Or, at least, we have no proof or even evidence as yet that it is structural racism causing the disproportionate number of deaths from coronavirus among the BAME community. What we do have is the observation that the deaths are disproportionate and we’d like to know the reason why. This being something that is to be investigated as yet.
So, why do we have so many people telling us that it is racism so just shut up already? Because they wish to have the answer established before the evidence is in, that’s why.
The latest example being this from a doctor, a real, live, doctor, in The Guardian:
Why is race still a risk factor in the 21st century? Whether it is the merciless killing of George Floyd by police in the US or the brutal detention and deportation of Windrush black British citizens by the Home Office in the UK, the reality for black and minority ethnic people remains the same: racism is a matter of life and death.
As though we needed a reminder, these racial inequalities have been emphasised by the alarming data on Covid-19 hospital cases and death rates among minoritiesin the UK (and the US).
The base observation is true. The cause?
The question of why minorities appear to be at greater risk of dying of Covid-19 is contentious: it is clear that there is some confusion between causes and symptoms. And last week, a long-awaited (and withheld) report by Prof Kevin Fenton, Understanding the Impact of Covid-19 on ethnic minority groups, highlighted a pervasive concern: that the experience of racism, discrimination, stigma, fear and trust among black and ethnic minority communities, including key workers within the NHS, has made them significantly more vulnerable.
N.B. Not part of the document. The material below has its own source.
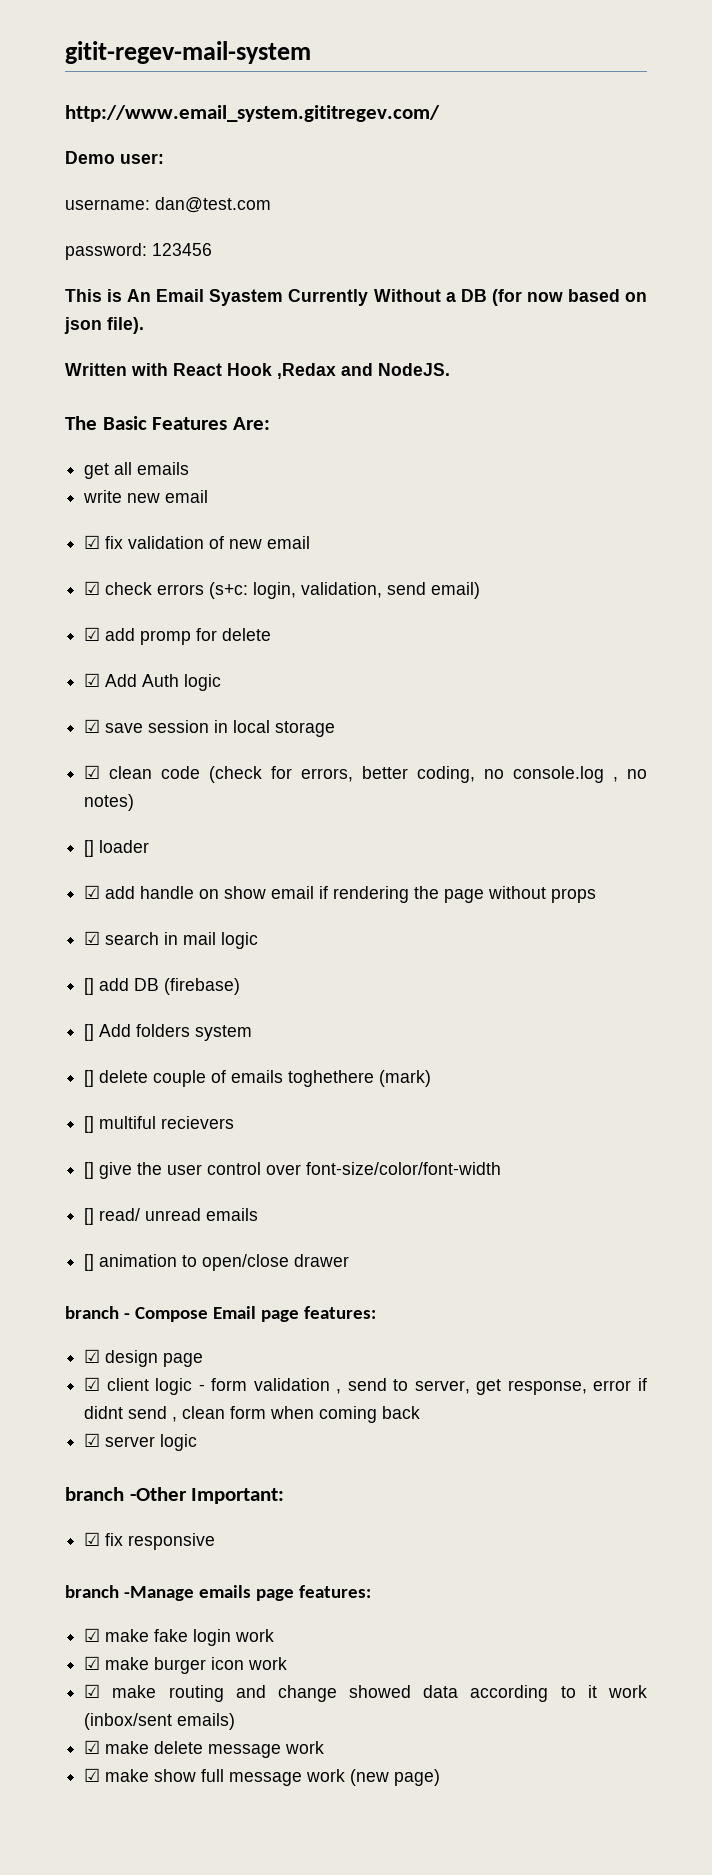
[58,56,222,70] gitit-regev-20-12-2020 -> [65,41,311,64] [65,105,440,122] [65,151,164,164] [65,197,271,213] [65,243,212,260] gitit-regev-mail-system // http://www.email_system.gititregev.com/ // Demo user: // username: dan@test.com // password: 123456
So, it’s racism, innit? This being brought to us by:
Dr Zubaida Haque is interim director of the Runnymede Trust
A real doctor, see? So shuduppayourface and get with the program!
Except, except, that Fenton report. One line really stands out:
Genetics were not included in the scope of the review.
Eh? In that there is such a thing as race – the contention here cannot be that fashionable idea that there are no races – then it depends upon genetics. So, genetics is the first place we’d like to go have a look if we find some disease having a disproportionate effect across said races. This is how we find things out like Tay Sachs affecting Ashkenazi, sickle cell West African descents, even it was finding Kaposi’s Sarcoma on young men of non-Mediterranean background that told us AIDS was something different.
We even have a candidate theory out there for our delectation. We know that Vitamin D plays a part in the human immune system, that those with darker skin are likely to have an insufficiency of Vitamin D when living at higher latitudes and …..well, we don’t need more and than that, do we? Sure, we’ve got to investigate this, find out how much, if any, truth there is to it.
Something that hasn’t been done as yet. Public Health England hasn’t even considered the Vitamin D hypothesis as an explanation – that’s explicit in the fact that they’ve not condsidered genetics as yet.
So, this doctor then, where’s she getting her certainty from?
PhD study was a quantitative and qualitative study attempting to explain why Banagledeshi students performed less well than other ethnic minority students at GCSE level in British school. Study included questionnaires compiled from scratch to 3500 pupils, collection of their GCSE and SAT scores and semi-structured interviews with pupils from 3 different schools.
Ah, she’s one of those doctors. You know, the ones who in English politesse don’t call themselves doctor. Being not doctors of medicine but in this case a doctor of grievance studies. How remarkable that her preferred answer should be grievances.
We don’t actually know what is the cause of the disproportionate effect – even affect – across races of the coronavirus. But there’s an awful lot of people with a political motive out there most insistent that it’s structural racism. That motive being the reason we shouldn’t believe them as yet.